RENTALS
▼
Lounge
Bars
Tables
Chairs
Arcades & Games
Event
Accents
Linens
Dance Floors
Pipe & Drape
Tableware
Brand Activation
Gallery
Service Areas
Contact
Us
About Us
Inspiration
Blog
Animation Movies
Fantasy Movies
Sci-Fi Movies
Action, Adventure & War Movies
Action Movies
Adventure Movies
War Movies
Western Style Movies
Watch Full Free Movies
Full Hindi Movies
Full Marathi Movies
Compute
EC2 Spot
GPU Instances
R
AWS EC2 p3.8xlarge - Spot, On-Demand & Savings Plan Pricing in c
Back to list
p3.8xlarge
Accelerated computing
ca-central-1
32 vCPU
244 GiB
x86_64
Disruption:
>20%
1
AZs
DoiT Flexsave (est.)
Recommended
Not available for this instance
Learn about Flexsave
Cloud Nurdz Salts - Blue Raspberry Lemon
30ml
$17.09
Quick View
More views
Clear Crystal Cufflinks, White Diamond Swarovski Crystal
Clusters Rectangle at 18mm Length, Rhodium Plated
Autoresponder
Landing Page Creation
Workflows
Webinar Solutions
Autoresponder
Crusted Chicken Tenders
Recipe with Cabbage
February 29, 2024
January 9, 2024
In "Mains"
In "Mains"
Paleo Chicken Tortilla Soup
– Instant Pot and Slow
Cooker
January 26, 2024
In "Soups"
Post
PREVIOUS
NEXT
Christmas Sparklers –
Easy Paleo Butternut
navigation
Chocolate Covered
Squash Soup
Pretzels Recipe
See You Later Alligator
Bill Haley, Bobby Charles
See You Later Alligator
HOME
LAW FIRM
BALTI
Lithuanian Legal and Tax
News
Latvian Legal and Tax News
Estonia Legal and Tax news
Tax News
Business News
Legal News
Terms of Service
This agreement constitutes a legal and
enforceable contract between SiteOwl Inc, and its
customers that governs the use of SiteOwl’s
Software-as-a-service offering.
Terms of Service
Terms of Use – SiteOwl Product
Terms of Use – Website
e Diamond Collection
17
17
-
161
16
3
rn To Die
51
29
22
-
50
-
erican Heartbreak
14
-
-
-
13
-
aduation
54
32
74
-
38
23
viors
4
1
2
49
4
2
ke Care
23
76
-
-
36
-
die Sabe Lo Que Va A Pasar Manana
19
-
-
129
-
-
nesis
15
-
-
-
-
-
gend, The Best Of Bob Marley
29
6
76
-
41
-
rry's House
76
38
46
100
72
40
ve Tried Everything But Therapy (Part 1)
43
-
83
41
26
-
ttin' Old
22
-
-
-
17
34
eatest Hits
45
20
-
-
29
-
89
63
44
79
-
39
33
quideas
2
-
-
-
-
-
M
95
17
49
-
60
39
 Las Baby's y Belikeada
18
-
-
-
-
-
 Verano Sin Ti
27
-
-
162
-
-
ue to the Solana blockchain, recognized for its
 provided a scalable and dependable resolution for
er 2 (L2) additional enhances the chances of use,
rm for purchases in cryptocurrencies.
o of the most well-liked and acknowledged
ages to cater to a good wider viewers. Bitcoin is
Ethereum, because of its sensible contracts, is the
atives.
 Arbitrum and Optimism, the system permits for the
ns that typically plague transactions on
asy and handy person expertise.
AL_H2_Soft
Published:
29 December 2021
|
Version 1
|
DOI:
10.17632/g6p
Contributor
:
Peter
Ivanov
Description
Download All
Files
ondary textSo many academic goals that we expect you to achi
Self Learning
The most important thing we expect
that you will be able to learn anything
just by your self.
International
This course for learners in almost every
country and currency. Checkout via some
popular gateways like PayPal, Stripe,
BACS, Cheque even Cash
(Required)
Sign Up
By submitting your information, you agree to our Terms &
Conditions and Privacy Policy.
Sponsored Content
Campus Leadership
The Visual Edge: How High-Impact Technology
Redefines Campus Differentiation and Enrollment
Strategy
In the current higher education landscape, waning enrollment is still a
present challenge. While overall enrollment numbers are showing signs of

▶ _To-do item_: Please duplicate the text of all the records above line for line, changing nothing.

▶ _Your solution_:
RENTALS
▼
Lounge
Bars
Tables
Chairs
Arcades & Games
Event
Accents
Linens
Dance Floors
Pipe & Drape
Tableware
Brand Activation
Gallery
Service Areas
Contact
Us
About Us
Inspiration
Blog
Animation Movies
Fantasy Movies
Sci-Fi Movies
Action, Adventure & War Movies
Action Movies
Adventure Movies
War Movies
Western Style Movies
Watch Full Free Movies
Full Hindi Movies
Full Marathi Movies
Compute
EC2 Spot
GPU Instances
R
AWS EC2 p3.8xlarge - Spot, On-Demand & Savings Plan Pricing in c
Back to list
p3.8xlarge
Accelerated computing
ca-central-1
32 vCPU
244 GiB
x86_64
Disruption:
>20%
1
AZs
DoiT Flexsave (est.)
Recommended
Not available for this instance
Learn about Flexsave
Cloud Nurdz Salts - Blue Raspberry Lemon
30ml
$17.09
Quick View
More views
Clear Crystal Cufflinks, White Diamond Swarovski Crystal
Clusters Rectangle at 18mm Length, Rhodium Plated
Autoresponder
Landing Page Creation
Workflows
Webinar Solutions
Autoresponder
Crusted Chicken Tenders
Recipe with Cabbage
February 29, 2024
January 9, 2024
In "Mains"
In "Mains"
Paleo Chicken Tortilla Soup
– Instant Pot and Slow
Cooker
January 26, 2024
In "Soups"
Post
PREVIOUS
NEXT
Christmas Sparklers –
Easy Paleo Butternut
navigation
Chocolate Covered
Squash Soup
Pretzels Recipe
See You Later Alligator
Bill Haley, Bobby Charles
See You Later Alligator
HOME
LAW FIRM
BALTI
Lithuanian Legal and Tax
News
Latvian Legal and Tax News
Estonia Legal and Tax news
Tax News
Business News
Legal News
Terms of Service
This agreement constitutes a legal and
enforceable contract between SiteOwl Inc, and its
customers that governs the use of SiteOwl’s
Software-as-a-service offering.
Terms of Service
Terms of Use – SiteOwl Product
Terms of Use – Website
e Diamond Collection
17
17
-
161
16
3
rn To Die
51
29
22
-
50
-
erican Heartbreak
14
-
-
-
13
-
aduation
54
32
74
-
38
23
viors
4
1
2
49
4
2
ke Care
23
76
-
-
36
-
die Sabe Lo Que Va A Pasar Manana
19
-
-
129
-
-
nesis
15
-
-
-
-
-
gend, The Best Of Bob Marley
29
6
76
-
41
-
rry's House
76
38
46
100
72
40
ve Tried Everything But Therapy (Part 1)
43
-
83
41
26
-
ttin' Old
22
-
-
-
17
34
eatest Hits
45
20
-
-
29
-
89
63
44
79
-
39
33
quideas
2
-
-
-
-
-
M
95
17
49
-
60
39
 Las Baby's y Belikeada
18
-
-
-
-
-
 Verano Sin Ti
27
-
-
162
-
-
ue to the Solana blockchain, recognized for its
 provided a scalable and dependable resolution for
er 2 (L2) additional enhances the chances of use,
rm for purchases in cryptocurrencies.
o of the most well-liked and acknowledged
ages to cater to a good wider viewers. Bitcoin is
Ethereum, because of its sensible contracts, is the
atives.
 Arbitrum and Optimism, the system permits for the
ns that typically plague transactions on
asy and handy person expertise.
AL_H2_Soft
Published:
29 December 2021
|
Version 1
|
DOI:
10.17632/g6p
Contributor
:
Peter
Ivanov
Description
Download All
Files
ondary textSo many academic goals that we expect you to achi
Self Learning
The most important thing we expect
that you will be able to learn anything
just by your self.
International
This course for learners in almost every
country and currency. Checkout via some
popular gateways like PayPal, Stripe,
BACS, Cheque even Cash
(Required)
Sign Up
By submitting your information, you agree to our Terms &
Conditions and Privacy Policy.
Sponsored Content
Campus Leadership
The Visual Edge: How High-Impact Technology
Redefines Campus Differentiation and Enrollment
Strategy
In the current higher education landscape, waning enrollment is still a
present challenge. While overall enrollment numbers are showing signs of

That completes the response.